Learning Policy Institute: Money and Freedom:
LCFF-induced revenue increases:
DISTRICT: significant reduction in the average school-level student-to-teacher ratio and significant increases in average teacher salaries and instructional expenditures.
SCHOOL: significant increases in high school graduation rates and academic achievement, particularly among children from low-income families.
user avatar
Todd Maddison September 13, 2020 at 5:16 am
Expenditure increases may have gone to "teachers, pensions, and special ed", but lumping them together like that obscures the fact that the rate of increase was significantly higher for the "teachers, pensions" side of that than the "special ed" side. As I pointed out, at least in SD County the increase rate for special ed is BELOW the overall increase rate in funding. The bulk of the revenue from the Prop 30 increases is going elsewhere (obviously "teachers, pensions".) I'm all for targeting low income and special ed. Where is there language in this legislation that does that? If I gave you an extra $1000 for your household and you spent $900 on new shoes and $100 on groceries, you could say "my family is less hungry as a result of that additional revenue, therefore we need more revenue to continue the improvement", but some might say “maybe you should have spent the rest of it on groceries too?”
user avatar
Carol Kocivar September 15, 2020 at 3:05 pm
Spending on special education students in California has increased by just over 20 percent over the past decade — from $10.8 billion to $13 billion in inflation-adjusted figures, according to a new report. Ed Source In inflation-adjusted terms, average statewide teacher compensation was $8,900 (11 percent) higher in 2016-17 than 2000-01. Increases in health benefit expenditures accounted for about two-thirds of compensation growth over the period, whereas salary increases accounted for about one-third. (These figures exclude pension-related increases.) CA Legislative Analyst. Find more about pension increase in lesson 3.11 Ed100 California Legislative analyst
user avatar
Carol Kocivar September 15, 2020 at 3:18 pm
Education Funding under Prop. 15 is pursuant to the Local Control Funding Formula. Preamble: Text of Proposition: To school districts and charter schools in proportion to each school district's or charter school’s total funding calculated pursuant to subdivisions (a)-(i), inclusive, of section 42238.02 of the Education Code, as those provisions read on July 1, 2019. Law: 42238.02. (a) The amount computed pursuant to this section shall be known as the school district and charter school local control funding formula.
user avatar
jroubanis September 1, 2020 at 5:11 pm
The California State PTA is listed as a "Major Supporter". Does that mean unit PTAs can advocate for Prop 15 (on behalf of the CAPTA)?
user avatar
Carol Kocivar September 2, 2020 at 11:42 am
Yes, that's right. Thanks for the question.
user avatar
Carol Kocivar August 31, 2020 at 6:00 pm
Good Questions! The money for education in Prop. 15 will be in addition to other education funding.

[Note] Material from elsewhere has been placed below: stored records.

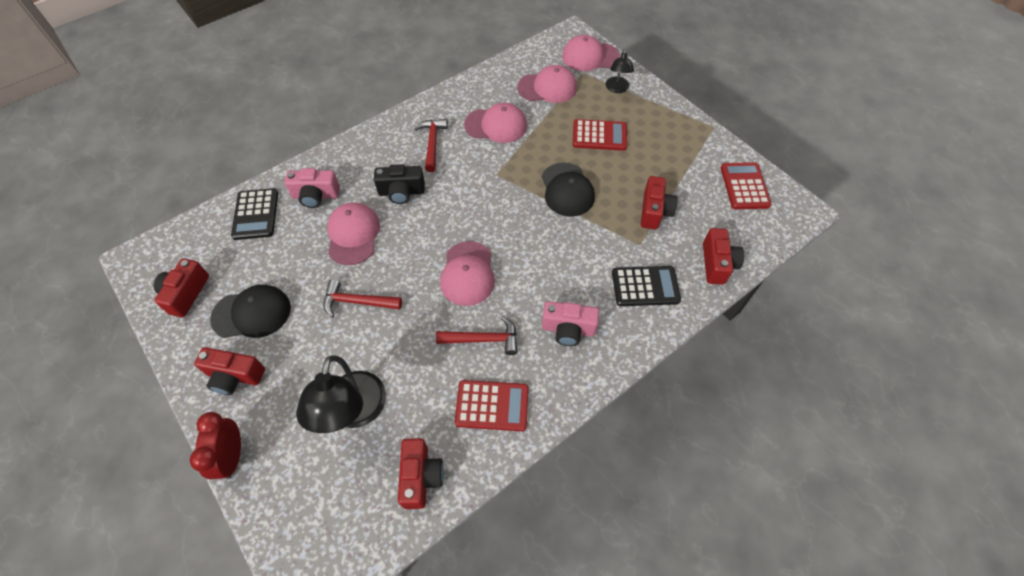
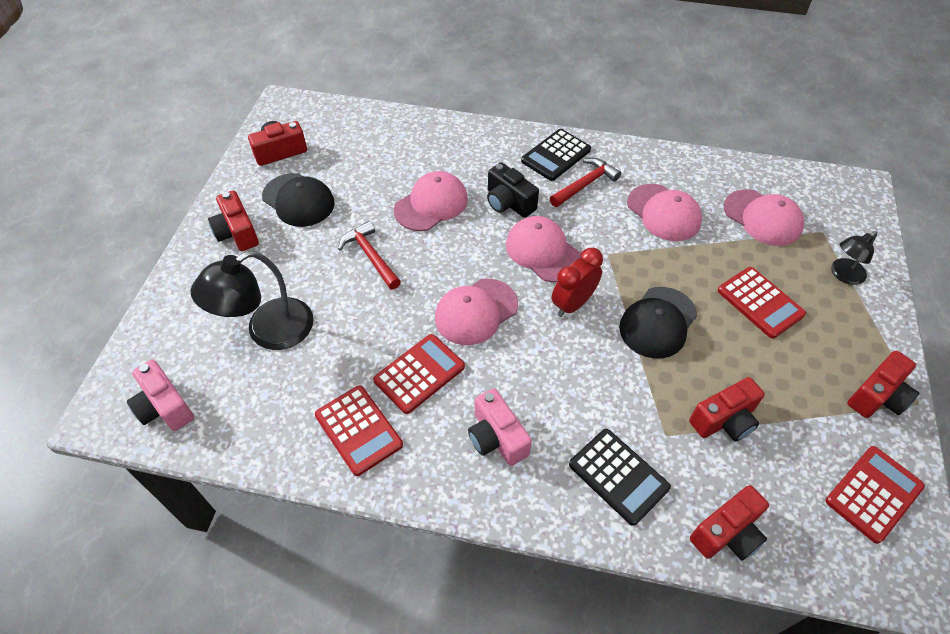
camera: 50 degrees right, 5 degrees down
(232, 456) = (172, 283): red clock -> red clock (573, 304)
(256, 214) = (387, 133): black calculator -> black calculator (556, 155)
(316, 196) = (442, 153): pink camera -> pink camera (165, 407)
(421, 477) = (247, 424): red camera -> red camera (877, 396)
(483, 339) = (419, 374): red hammer -> red calculator
(590, 56) = (853, 223): pink cap -> pink cap (543, 252)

The initiative says in Section 3 Purpose and Intent:

Ensure that the portion of any new revenues going to local schools and community colleges as a result of this measure is treated as new revenues that are in addition to all other funding for schools and community colleges, including Proposition 98.

The text of the initiative also says:

SEC. 4. Section 8.7 of Article XVI of the California Constitution is added to read:
(c) Moneys allocated to local education agencies, as that term is defined in section 421 of the Education Code as that statute read on January 1, 2020, and to community college districts from the Local School and Community College Property Tax Fund shall supplement, and shall not replace, other funding for education.
user avatar
Sonya Hendren August 31, 2020 at 12:08 pm
Hi Carol,
Can you address what in the Prop 15 language assures us that the increased property tax revenue will be in addition to the Prop 98 school funding minimums, rather than simply used to meet those minimums?
Thank you!
user avatar
Andy Wheeler August 31, 2020 at 11:28 am
Based on LCFF funding methods there is nothing in this bill that changes the amount funded to schools. It increase the amount that comes from property taxes which allows the state to decrease the funding that comes from the budget.